◆ **Tasks for this exercise**
(1) From the Magda Giannikou passage below, set down word for word the stretch from "Magda Giannikou is" through "Conservatory in Athens.".
(2) According to the Magda Giannikou passage below, what position did Banda Magda's 2013 album reach on Billboard's Top World Music Albums chart?

◆ **Text segment**
Greek composer, film scorer, singer, pianist, and accordionist (born 1981)

Magda Giannikou is a Greek composer, film scorer, singer, pianist, and accordionist.

==Early life and education==
Giannikou was born on 27 January 1981, in Athens, Greece. She taught in Greek elementary schools and composed music for TV and theater productions in Athens. In Greece, she participated in over 50 children's productions and began her training in classical music and jazz. Giannikou graduated from the National Conservatory of Greece with a Certificate of Excellence. She also studied at the Philippos Nakas Conservatory in Athens.

Giannikou went on to study film scoring at Berklee College of Music in Boston, Massachusetts, USA, graduating in 2008. In 2009, Giannikou was selected to be a Fellow at the Sundance Institute Composers Lab.

==Career==
In 2010, Giannikou formed Banda Magda, a New York-based band, with an international group of musicians, including some fellow Berklee alumni. Their multilingual music is influenced by Latin American styles (such as samba), French chansons and Greek folk music. Banda Magda has toured in 22 countries. Their 2013 album, Amour, t'es la?, reached #9 on Billboard's Top World Music Albums chart.

===Filmography===
Giannikou has composed music for several films and a TV show:
- 2014: Watchers of the Sky
- 2012: Louie
- 2011: Natural Selection
- 2010: La tropa de trapo en el país donde siempre brilla el sol

In 2016 Giannikou was the recording producer for the second season of Mobile Suit Gundam: Iron-Blooded Orphans.

Collected data
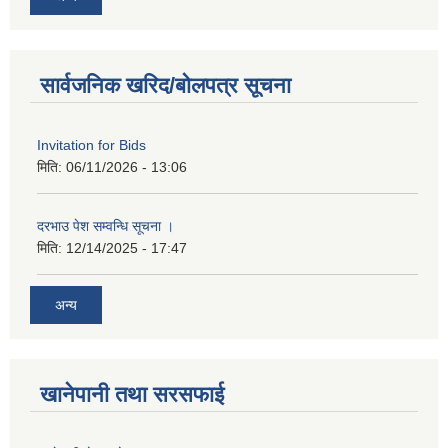
सार्वजनिक खरिद/बोलपत्र सूचना
Invitation for Bids
मिति:
06/11/2026 - 13:06
दरभाउ पेश सम्वन्धि सूचना ।
मिति:
12/14/2025 - 17:47
अन्य
खानेपानी तथा सरसफाई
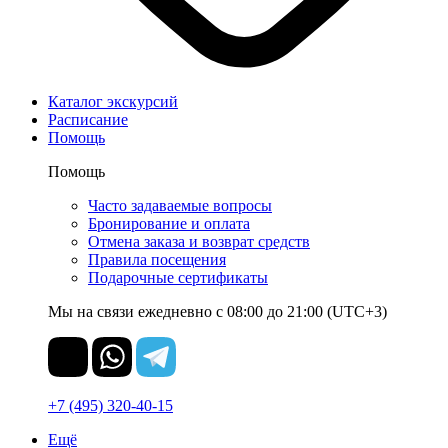
Каталог экскурсий
Расписание
Помощь
Помощь
Часто задаваемые вопросы
Бронирование и оплата
Отмена заказа и возврат средств
Правила посещения
Подарочные сертификаты
Мы на связи ежедневно с 08:00 до 21:00 (UTC+3)
+7 (495) 320-40-15
Ещё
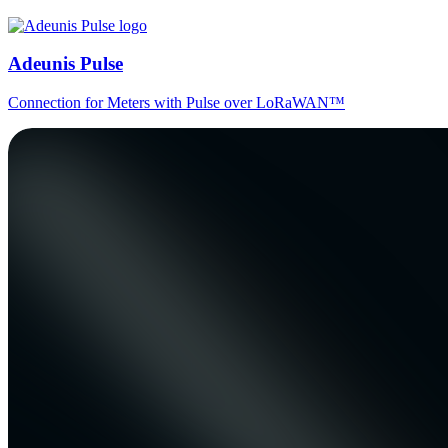
Adeunis Pulse
Connection for Meters with Pulse over LoRaWAN™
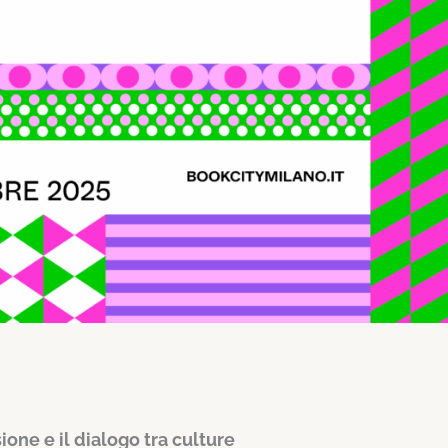
ione e il dialogo tra culture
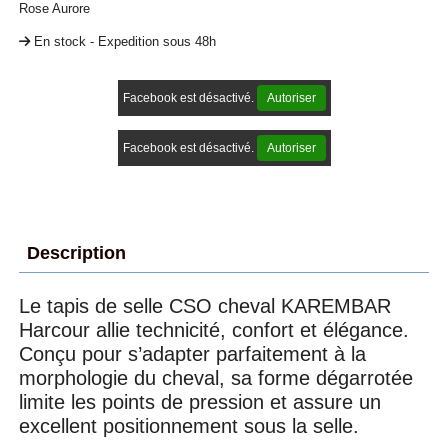
Rose Aurore
En stock - Expedition sous 48h
Facebook est désactivé.
Autoriser
Facebook est désactivé.
Autoriser
Description
Le tapis de selle CSO cheval KAREMBAR
Harcour allie technicité, confort et élégance.
Conçu pour s’adapter parfaitement à la
morphologie du cheval, sa forme dégarrotée
limite les points de pression et assure un
excellent positionnement sous la selle.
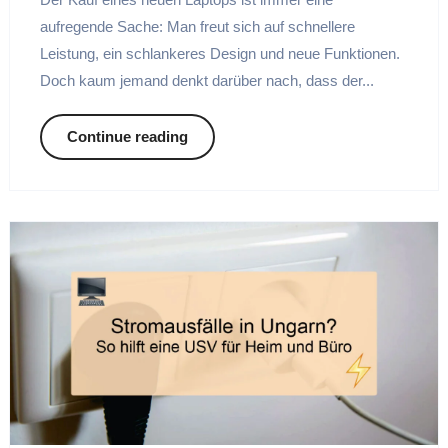
aufregende Sache: Man freut sich auf schnellere
Leistung, ein schlankeres Design und neue Funktionen.
Doch kaum jemand denkt darüber nach, dass der...
Continue reading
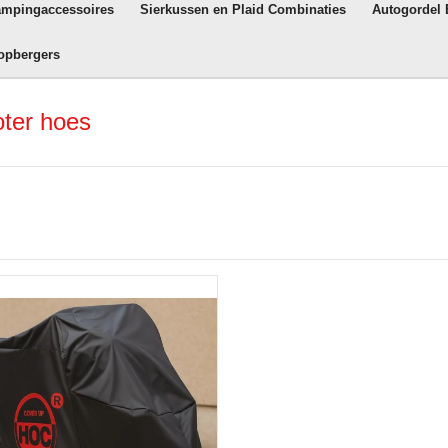
ampingaccessoires
Sierkussen en Plaid Combinaties
Autogordel
opbergers
ter hoes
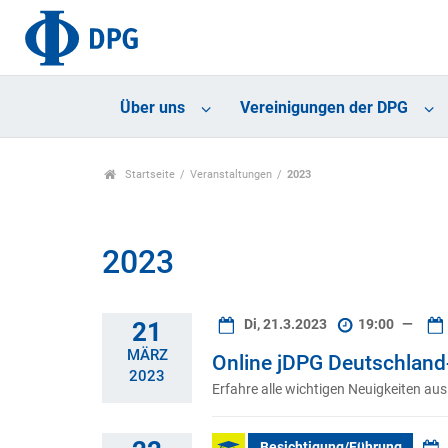
Über uns
Vereinigungen der DPG
Startseite
Veranstaltungen
2023
2023
Di, 21.3.2023
19:00
—
21
MÄRZ
Online jDPG Deutschland
2023
Erfahre alle wichtigen Neuigkeiten aus
Besichtigung/Führung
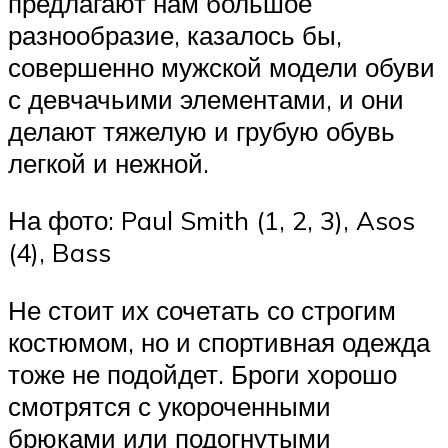
предлагают нам большое
разнообразие, казалось бы,
совершенно мужской модели обуви
с девчачьими элементами, и они
делают тяжелую и грубую обувь
легкой и нежной.
На фото: Paul Smith (1, 2, 3), Asos
(4), Bass
Не стоит их сочетать со строгим
костюмом, но и спортивная одежда
тоже не подойдет. Броги хорошо
смотрятся с укороченными
брюками или подогнутыми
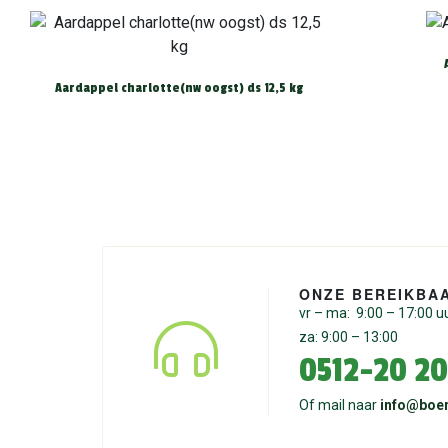
Aardappel charlotte(nw oogst) ds 12,5 kg
ONZE BEREIKBA
vr – ma: 9:00 – 17:00 u
za: 9:00 – 13:00
0512-20 20
Of mail naar
info@boer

◆ **Solutions to the exercise**
(1)
Magda Giannikou is a Greek composer, film scorer, singer, pianist, and accordionist.

==Early life and education==
Giannikou was born on 27 January 1981, in Athens, Greece. She taught in Greek elementary schools and composed music for TV and theater productions in Athens. In Greece, she participated in over 50 children's productions and began her training in classical music and jazz. Giannikou graduated from the National Conservatory of Greece with a Certificate of Excellence. She also studied at the Philippos Nakas Conservatory in Athens.

(2) #9